> PROBLEM DESCRIPTION:
Among the records, find the lines that hold the string "about" and return them.

> SOURCE MATERIAL:
■ ■ ■
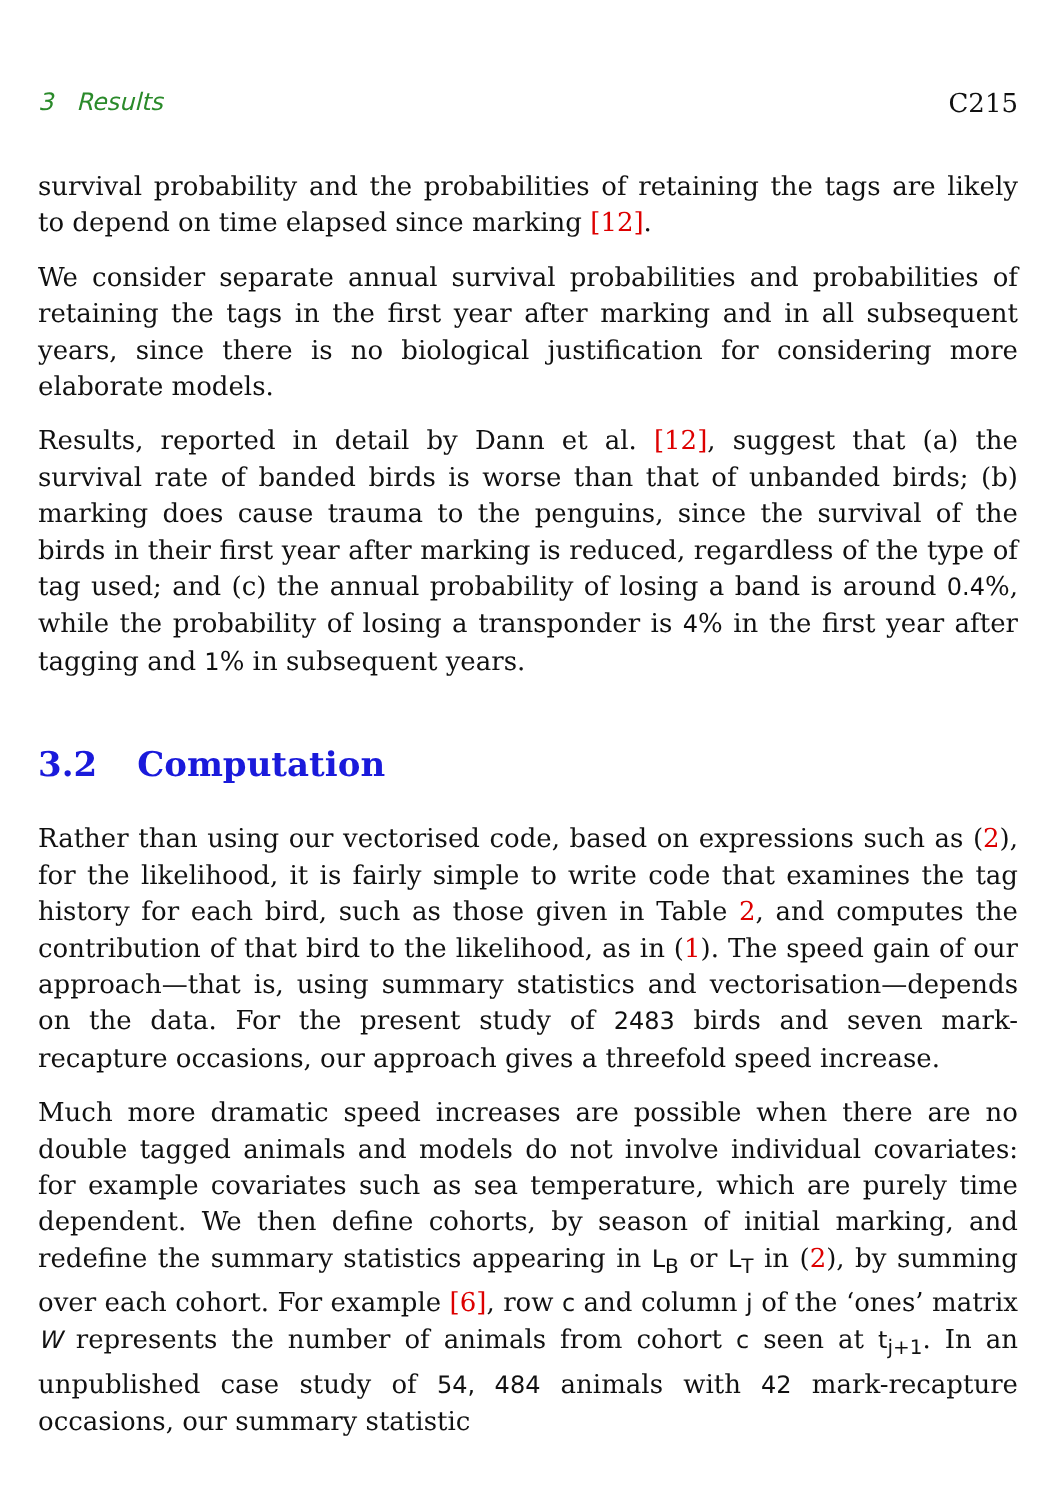3 Results C215
survival probability and the probabilities of retaining the tags are likely to depend on time elapsed since marking [12].
We consider separate annual survival probabilities and probabilities of retaining the tags in the first year after marking and in all subsequent years, since there is no biological justification for considering more elaborate models.
Results, reported in detail by Dann et al. [12], suggest that (a) the survival rate of banded birds is worse than that of unbanded birds; (b) marking does cause trauma to the penguins, since the survival of the birds in their first year after marking is reduced, regardless of the type of tag used; and (c) the annual probability of losing a band is around 0.4%, while the probability of losing a transponder is 4% in the first year after tagging and 1% in subsequent years.
3.2 Computation
Rather than using our vectorised code, based on expressions such as (2), for the likelihood, it is fairly simple to write code that examines the tag history for each bird, such as those given in Table 2, and computes the contribution of that bird to the likelihood, as in (1). The speed gain of our approach—that is, using summary statistics and vectorisation—depends on the data. For the present study of 2483 birds and seven mark-recapture occasions, our approach gives a threefold speed increase.
Much more dramatic speed increases are possible when there are no double tagged animals and models do not involve individual covariates: for example covariates such as sea temperature, which are purely time dependent. We then define cohorts, by season of initial marking, and redefine the summary statistics appearing in L<sub>B</sub> or L<sub>T</sub> in (2), by summing over each cohort. For example [6], row c and column j of the ‘ones’ matrix W represents the number of animals from cohort c seen at t<sub>j+1</sub>. In an unpublished case study of 54, 484 animals with 42 mark-recapture occasions, our summary statistic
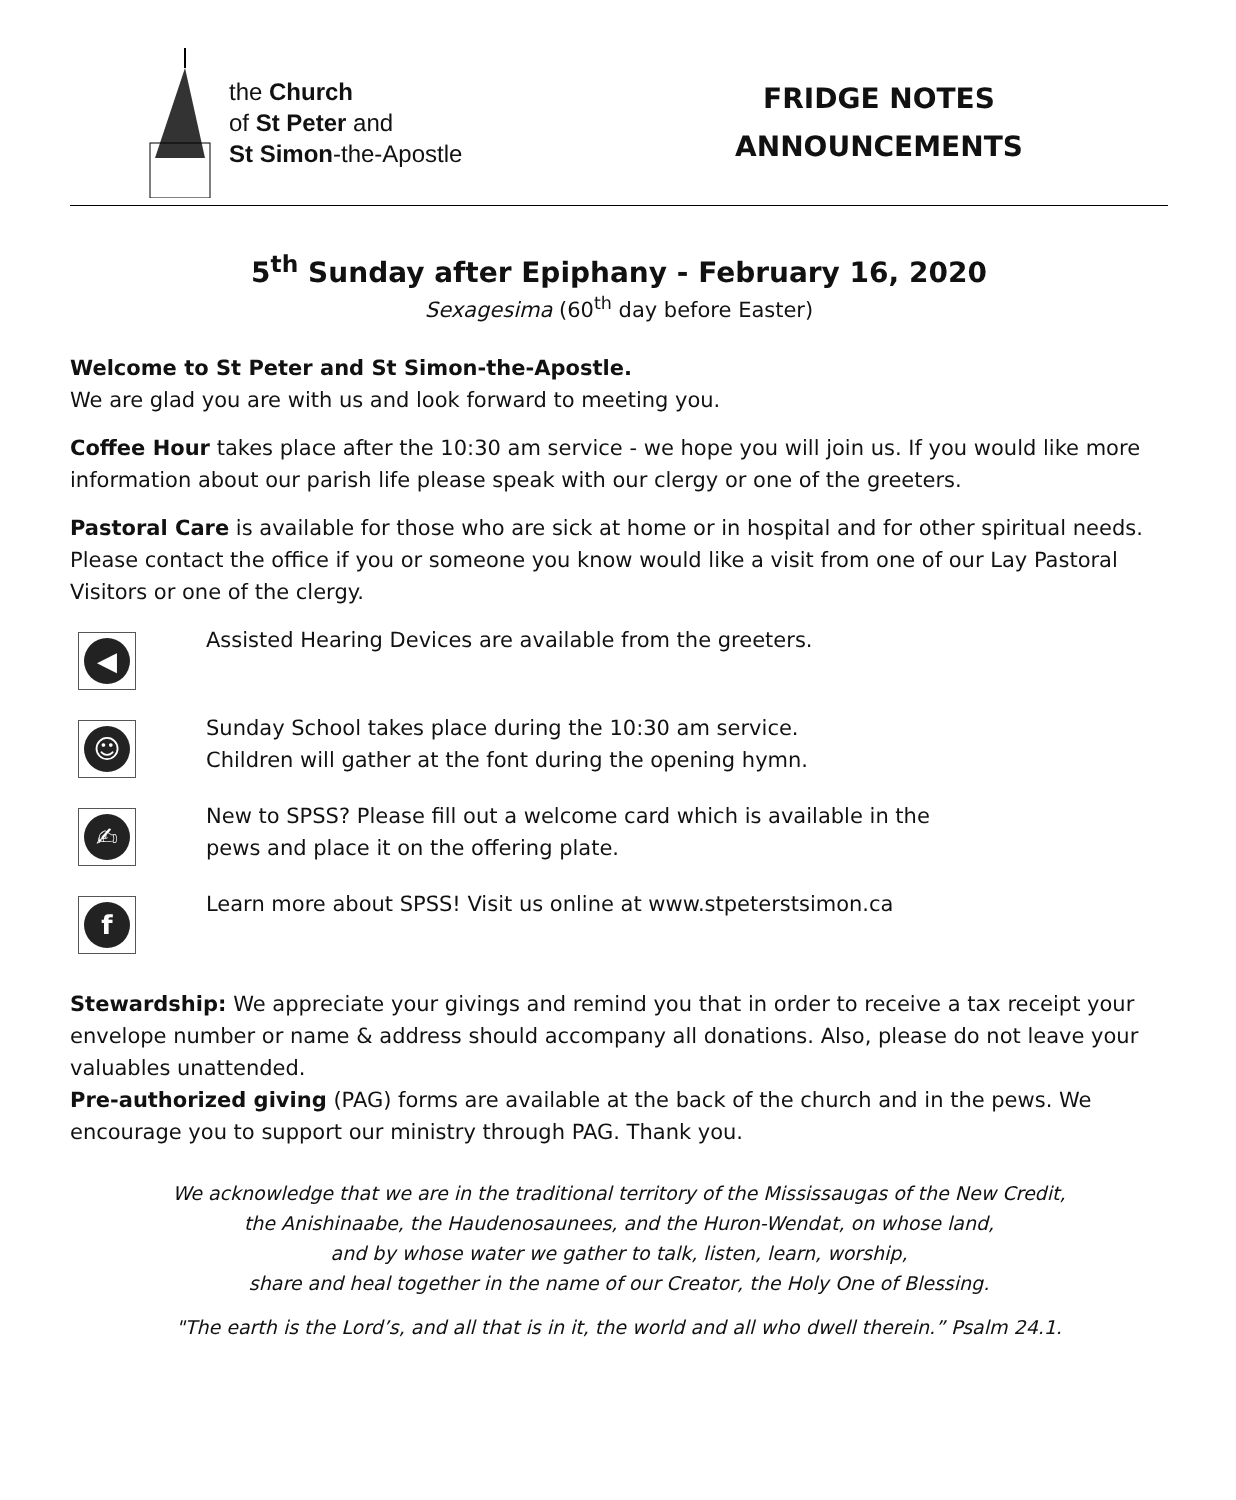the Church
of St Peter and
St Simon-the-Apostle
FRIDGE NOTES
ANNOUNCEMENTS
5<sup>th</sup> Sunday after Epiphany - February 16, 2020
Sexagesima (60<sup>th</sup> day before Easter)
Welcome to St Peter and St Simon-the-Apostle.
We are glad you are with us and look forward to meeting you.
Coffee Hour takes place after the 10:30 am service - we hope you will join us. If you would like more information about our parish life please speak with our clergy or one of the greeters.
Pastoral Care is available for those who are sick at home or in hospital and for other spiritual needs. Please contact the office if you or someone you know would like a visit from one of our Lay Pastoral Visitors or one of the clergy.
◀
Assisted Hearing Devices are available from the greeters.
☺
Sunday School takes place during the 10:30 am service.
Children will gather at the font during the opening hymn.
✍
New to SPSS? Please fill out a welcome card which is available in the
pews and place it on the offering plate.
f
Learn more about SPSS! Visit us online at www.stpeterstsimon.ca
Stewardship: We appreciate your givings and remind you that in order to receive a tax receipt your envelope number or name & address should accompany all donations. Also, please do not leave your valuables unattended.
Pre-authorized giving (PAG) forms are available at the back of the church and in the pews. We encourage you to support our ministry through PAG. Thank you.
We acknowledge that we are in the traditional territory of the Mississaugas of the New Credit,
the Anishinaabe, the Haudenosaunees, and the Huron-Wendat, on whose land,
and by whose water we gather to talk, listen, learn, worship,
share and heal together in the name of our Creator, the Holy One of Blessing.
"The earth is the Lord’s, and all that is in it, the world and all who dwell therein.” Psalm 24.1.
■ ■ ■
> SOLVED EXERCISE:
Coffee Hour takes place after the 10:30 am service - we hope you will join us. If you would like more information about our parish life please speak with our clergy or one of the greeters.
Learn more about SPSS! Visit us online at www.stpeterstsimon.ca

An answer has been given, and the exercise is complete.